The U.S. National Institutes of Health (NIH) developed a potential vaccine for West Nile virus, but it failed to find a commercial partner because the virus did not inspire enough public alarm to generate big sales. West Nile leads to serious complications in less than 1 percent of people infected.

In February, the World Health Organization declared a global public health emergency because of Zika’s apparent link to microcephaly, a birth defect marked by small heads and serious developmental problems. That, and evidence of other severe fetal brain abnormalities linked to Zika, have galvanized efforts to speed vaccine development.
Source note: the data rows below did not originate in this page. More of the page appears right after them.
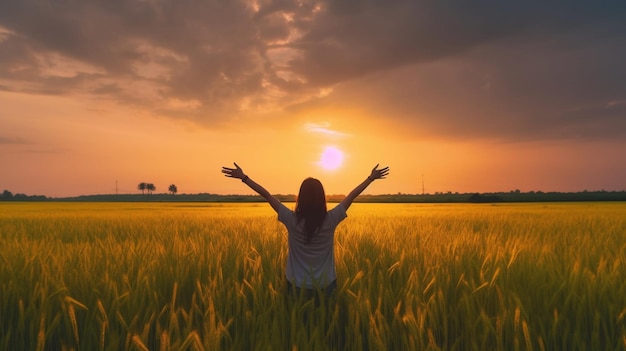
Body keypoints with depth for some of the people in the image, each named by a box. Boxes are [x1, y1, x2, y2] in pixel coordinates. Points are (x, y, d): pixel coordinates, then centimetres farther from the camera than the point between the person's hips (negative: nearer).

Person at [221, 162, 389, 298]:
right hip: (326, 285, 1)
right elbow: (351, 196, -4)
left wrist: (243, 177, -3)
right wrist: (371, 178, 7)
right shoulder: (330, 220, -14)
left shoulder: (292, 220, -16)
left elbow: (267, 195, -10)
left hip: (298, 286, 0)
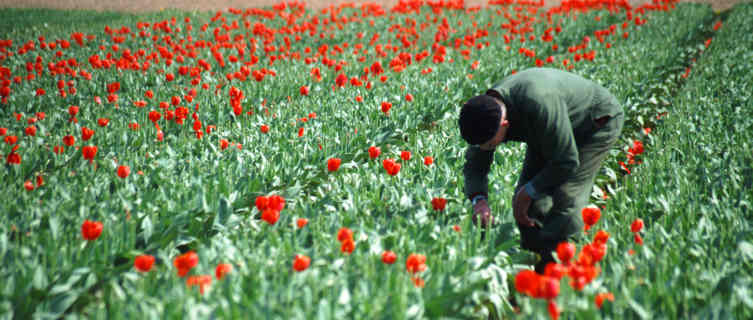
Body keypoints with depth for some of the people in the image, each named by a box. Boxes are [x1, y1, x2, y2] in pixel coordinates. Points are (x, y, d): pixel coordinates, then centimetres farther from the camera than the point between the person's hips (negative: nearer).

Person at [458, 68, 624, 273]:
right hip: (548, 133, 7)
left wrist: (529, 192, -25)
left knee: (566, 197, -20)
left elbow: (567, 161, -34)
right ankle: (532, 260, 8)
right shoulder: (486, 112, -20)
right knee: (526, 200, -3)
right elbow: (474, 163, -7)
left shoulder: (539, 103, -44)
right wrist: (478, 199, -26)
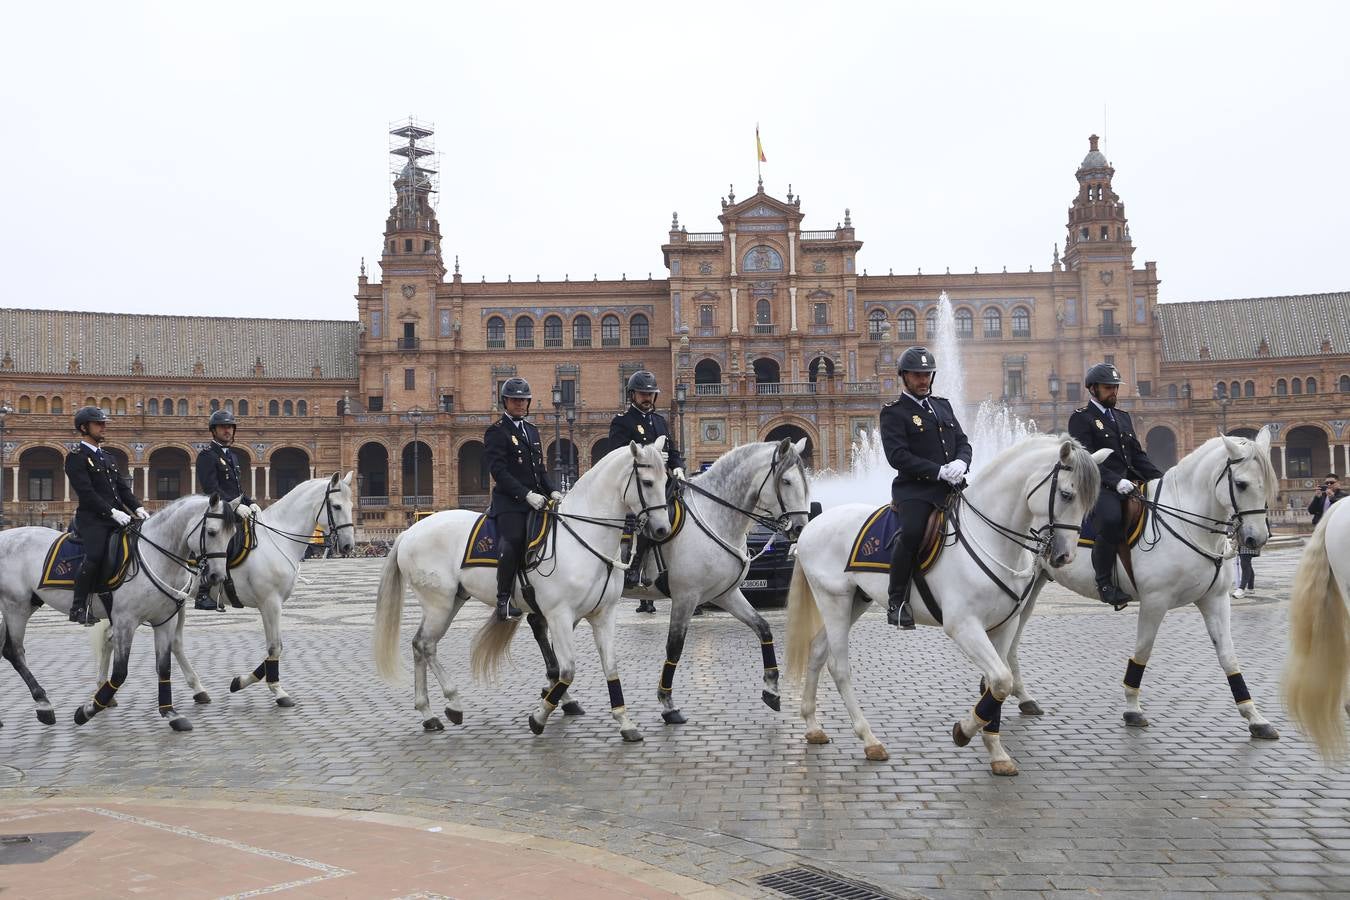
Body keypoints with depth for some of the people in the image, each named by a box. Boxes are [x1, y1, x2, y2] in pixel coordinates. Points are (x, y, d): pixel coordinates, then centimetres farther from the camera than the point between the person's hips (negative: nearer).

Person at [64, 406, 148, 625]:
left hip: (117, 516, 8)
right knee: (95, 555, -28)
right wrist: (112, 511, -20)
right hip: (92, 519, -8)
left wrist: (137, 508, 0)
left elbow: (122, 488, 19)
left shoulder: (108, 459, 24)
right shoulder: (76, 457, -1)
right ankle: (78, 607, -18)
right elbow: (86, 492, -12)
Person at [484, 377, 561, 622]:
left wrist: (551, 492, 5)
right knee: (513, 540, -29)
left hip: (535, 498, 8)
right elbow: (499, 471, -12)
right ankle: (504, 599, -23)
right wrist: (526, 494, -21)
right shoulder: (496, 432, -2)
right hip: (509, 501, -8)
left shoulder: (532, 431, 22)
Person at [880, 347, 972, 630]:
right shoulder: (894, 412, 0)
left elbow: (963, 442, 19)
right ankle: (896, 601, -18)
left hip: (950, 486, 7)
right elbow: (898, 456, -11)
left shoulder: (943, 405, 22)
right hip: (914, 489, -7)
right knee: (911, 532, -31)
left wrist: (960, 463, -5)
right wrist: (939, 471, -17)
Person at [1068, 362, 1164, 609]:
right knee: (1111, 520, -36)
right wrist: (1115, 482, -23)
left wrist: (1162, 478, 8)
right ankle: (1104, 582, -25)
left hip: (1128, 483, 8)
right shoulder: (1081, 418, 0)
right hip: (1098, 487, -8)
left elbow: (1138, 455, 23)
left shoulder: (1123, 417, 25)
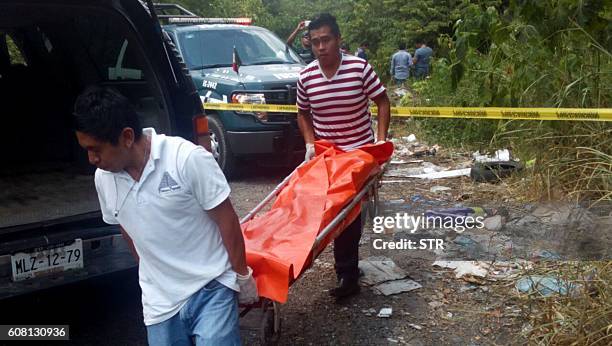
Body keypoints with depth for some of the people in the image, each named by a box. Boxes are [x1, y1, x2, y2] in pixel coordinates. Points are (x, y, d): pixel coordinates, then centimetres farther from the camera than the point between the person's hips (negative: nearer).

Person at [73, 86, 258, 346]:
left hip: (211, 290, -4)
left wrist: (243, 276, -4)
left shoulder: (188, 159, -19)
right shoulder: (103, 179, -2)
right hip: (159, 304, 5)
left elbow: (226, 220, -11)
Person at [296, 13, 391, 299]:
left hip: (360, 152, -2)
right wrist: (310, 144, -5)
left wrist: (381, 140, -14)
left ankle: (347, 273, 13)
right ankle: (348, 271, 21)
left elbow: (382, 102, -5)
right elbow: (303, 114, 9)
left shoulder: (360, 68, -14)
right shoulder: (306, 77, -6)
The NIH is negotiating with companies to produce Zika vaccines but has its own pilot plant that can make enough for early clinical testing, which began with its first candidate in August.

“We’re not dependent on a company until you prove it works and then you need somebody to manufacture millions of doses,” said Dr. Anthony Fauci, director of the NIH’s National Institute of Allergy and Infectious Diseases (NIAID).

The first NIH candidate is a DNA vaccine containing no actual virus, in which genetically engineered cells produce an antigen that triggers an immune response, similar to the West Nile vaccine. By early 2017, the agency expects to be able to decide whether to begin enrolling thousands of patients in an efficacy study, or move on to the next candidate.

The size of the Zika outbreak may help development efforts. If it remains widespread, it will be easier to tell if a vaccine is effective. “If the infections die down, then it’s going to take much longer to find out if it works,” Fauci said.

A second NIH candidate contains inactivated viral material, while a third utilizes attenuated, or weakened, live virus.

DNA-based candidates are most likely to prove safe, but they typically require multiple doses to work. Vaccines that contain live virus are considered most effective with one dose, but have a far higher safety hurdle, particularly if they are intended for pregnant women, and so they take longer to get to market.

INDUSTRY PILES IN

Inovio’s DNA vaccine is injected along with a brief low voltage electronic pulse that induces cell membranes to open, making them more receptive, in theory, to accepting the vaccine’s genetic material.

Privately-held Protein Sciences Corp built its Zika vaccine using technology similar to its already approved Flublok flu vaccine. The drugmaker has partnerships with companies in Argentina, Brazil, Japan and Mexico and plans to seek funding from Brazil and the NIH. It expects to start human trials by January.